→ **EXERCISE PASSAGE**
Low Back Pain: Steroid Injections Do Not Provide Long-term Relief

While a common method used to treat low back pain may provide immediate relief, its effects do not extend for a substantial period of time, a new analysis has found.

While a common method used to treat low back pain may provide immediate relief, its effects do not extend for a substantial period of time, a new analysis has found.

For some back pain conditions, surgery may seem like the inevitable endpoint. Epidural corticosteroid injections and prescription drugs are often used to alleviate pain and reduce the need for surgical intervention. A team of researchers reevaluated the efficacy of the injections in patients with radiculopathy and spinal stenosis, as documented in Annals of Internal Medicine.

“Epidural corticosteroid injections are perceived as being more effective than they are,” first author Roger Chou, MD, from Oregon Health & Science University, wrote in an email to Reuters Health.

The team analyzed data gathered from Ovid MEDLINE, Cochrane Central Register of Controlled Trials, Cochrane Database of Systematic Reviews, prior systematic reviews, and reference lists. They evaluated the effects of epidural corticosteroid injections versus placebos in adult patients — 30 trials for radiculopathy and eight for spinal stenosis.

The radiculopathy-focused studies revealed that the injections provided more immediate relief in pain — an average decrease of 7.55 on a scale of 0 to 100. In addition, quick improvement was observed in function and short-term surgery risk.

→ **LIST OF TASKS**
1. In the back pain article, condense the paragraph beginning "For some back pain conditions" into a short bulleted list that keeps its main facts.
2. Translate this sentence from the back pain article into Spanish: "The radiculopathy-focused studies revealed that the injections provided more immediate relief in pain — an average decrease of 7.55 on a scale of 0 to 100."

→ **GIVEN MATERIAL**
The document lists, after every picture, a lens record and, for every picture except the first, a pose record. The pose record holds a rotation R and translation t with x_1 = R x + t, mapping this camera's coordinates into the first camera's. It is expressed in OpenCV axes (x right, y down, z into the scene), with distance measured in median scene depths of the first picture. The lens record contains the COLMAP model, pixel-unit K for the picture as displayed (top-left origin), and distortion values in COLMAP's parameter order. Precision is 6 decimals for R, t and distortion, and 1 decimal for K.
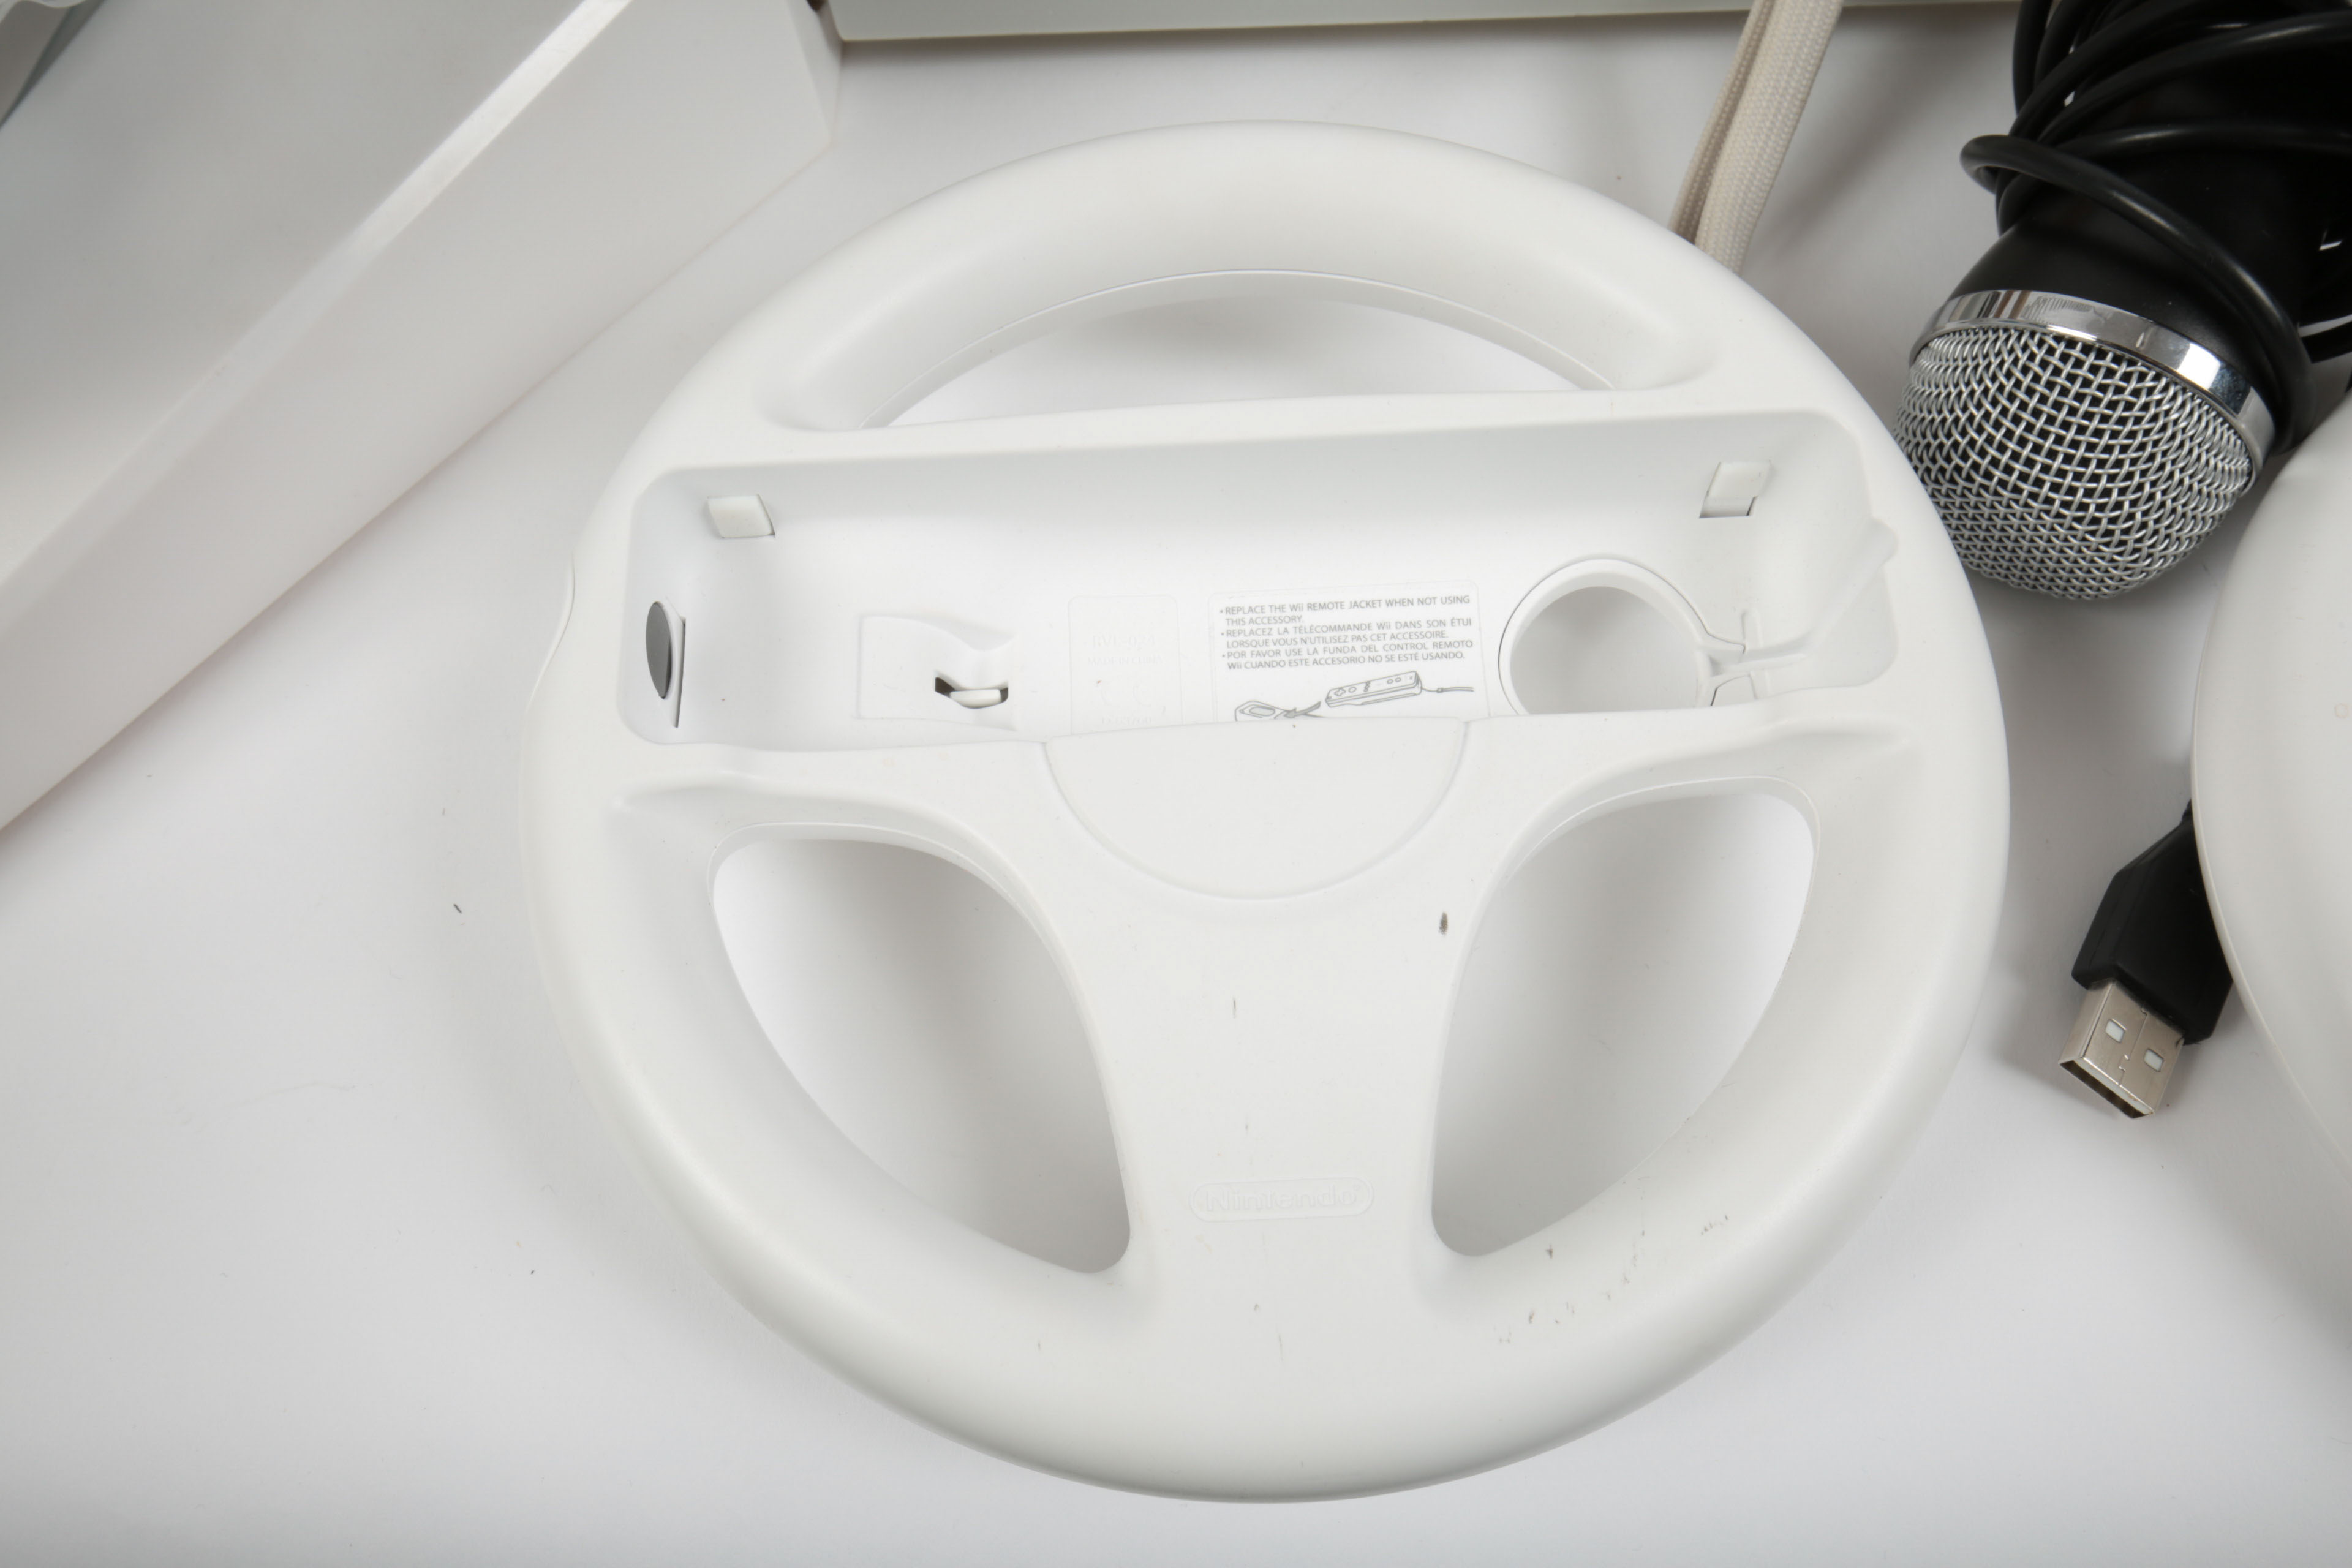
lens RADIAL K [[1989.1, 0, 1141.8], [0, 1989.1, 790.5], [0, 0, 1]] dist [0.007110, 0.024188]
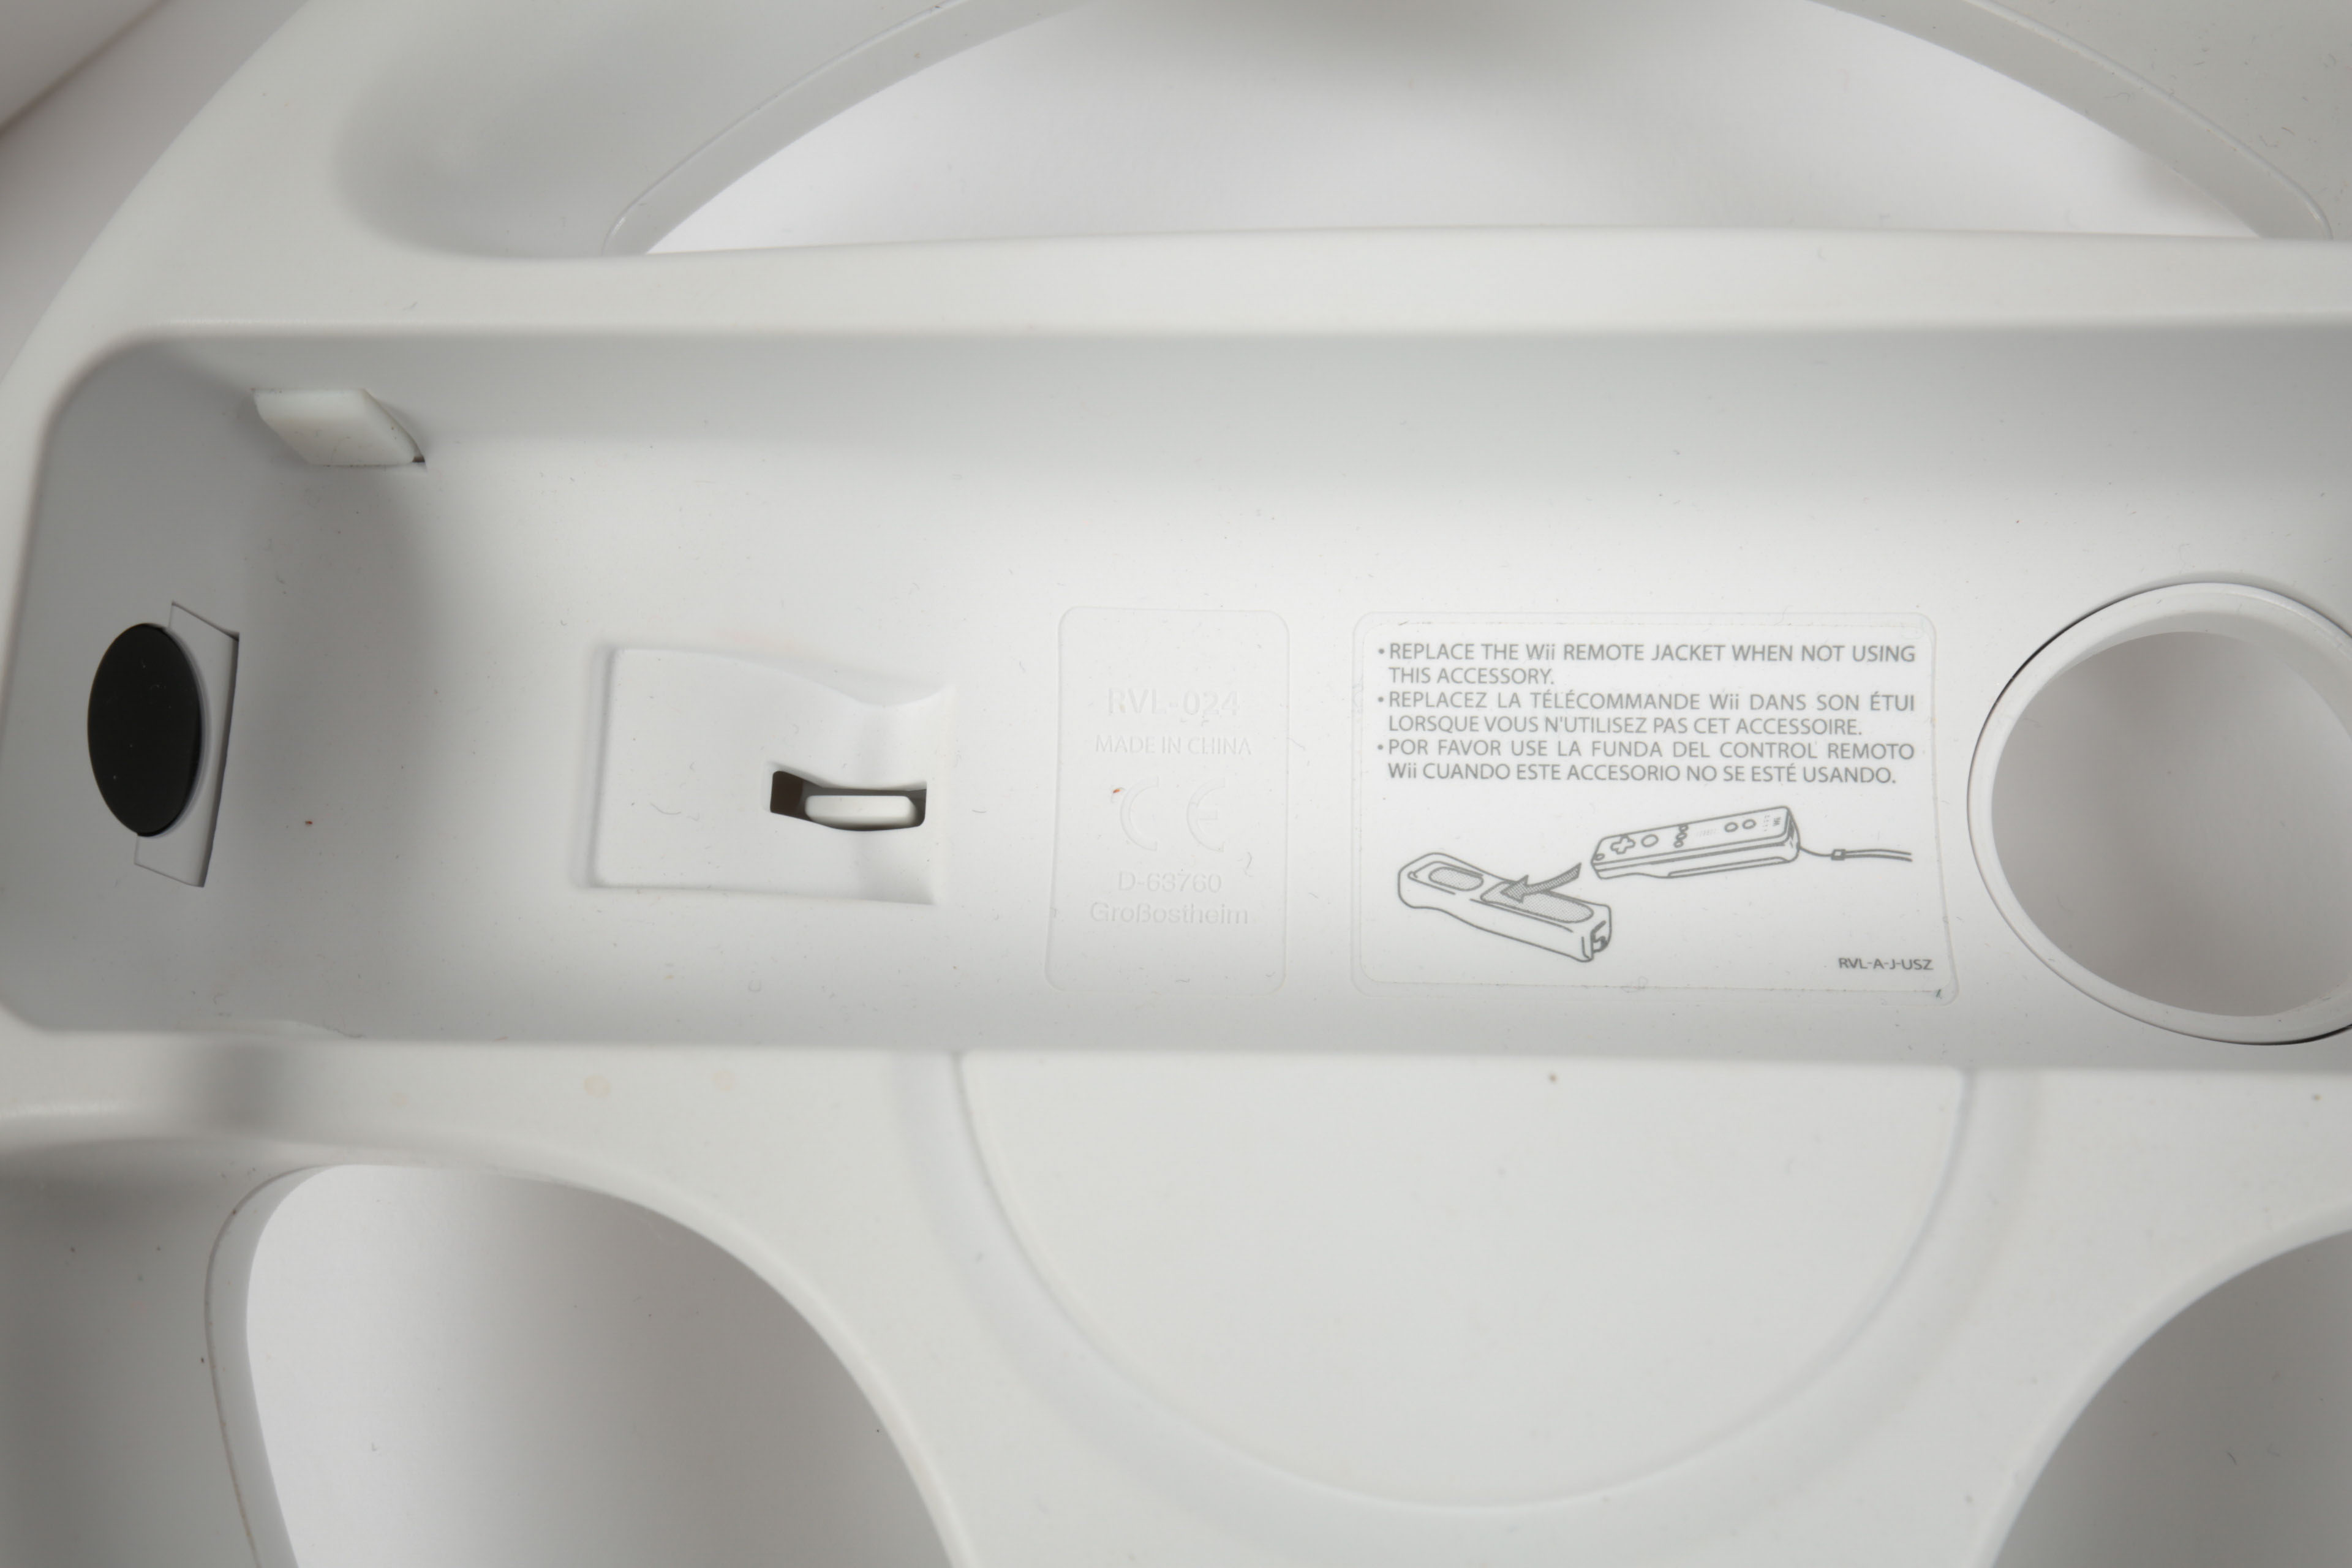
lens RADIAL K [[2286.7, 0, 1177.2], [0, 2286.7, 791.9], [0, 0, 1]] dist [0.043731, 0.000000]
pose [[0.998546, 0.048281, -0.023990, 0.006195], [-0.043896, 0.986438, 0.158153, -0.142053], [0.031301, -0.156870, 0.987123, 0.457132]]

→ **ANSWERS TO THE EXERCISE**
1.
- For some back pain conditions, surgery may seem inevitable.
- Epidural corticosteroid injections and prescription drugs are often used to ease pain and reduce the need for surgery.
- Researchers reevaluated how well the injections work in patients with radiculopathy and spinal stenosis.
- The work is documented in Annals of Internal Medicine.

2. Los estudios centrados en la radiculopatía revelaron que las inyecciones proporcionaron un alivio más inmediato del dolor: una disminución promedio de 7,55 en una escala de 0 a 100.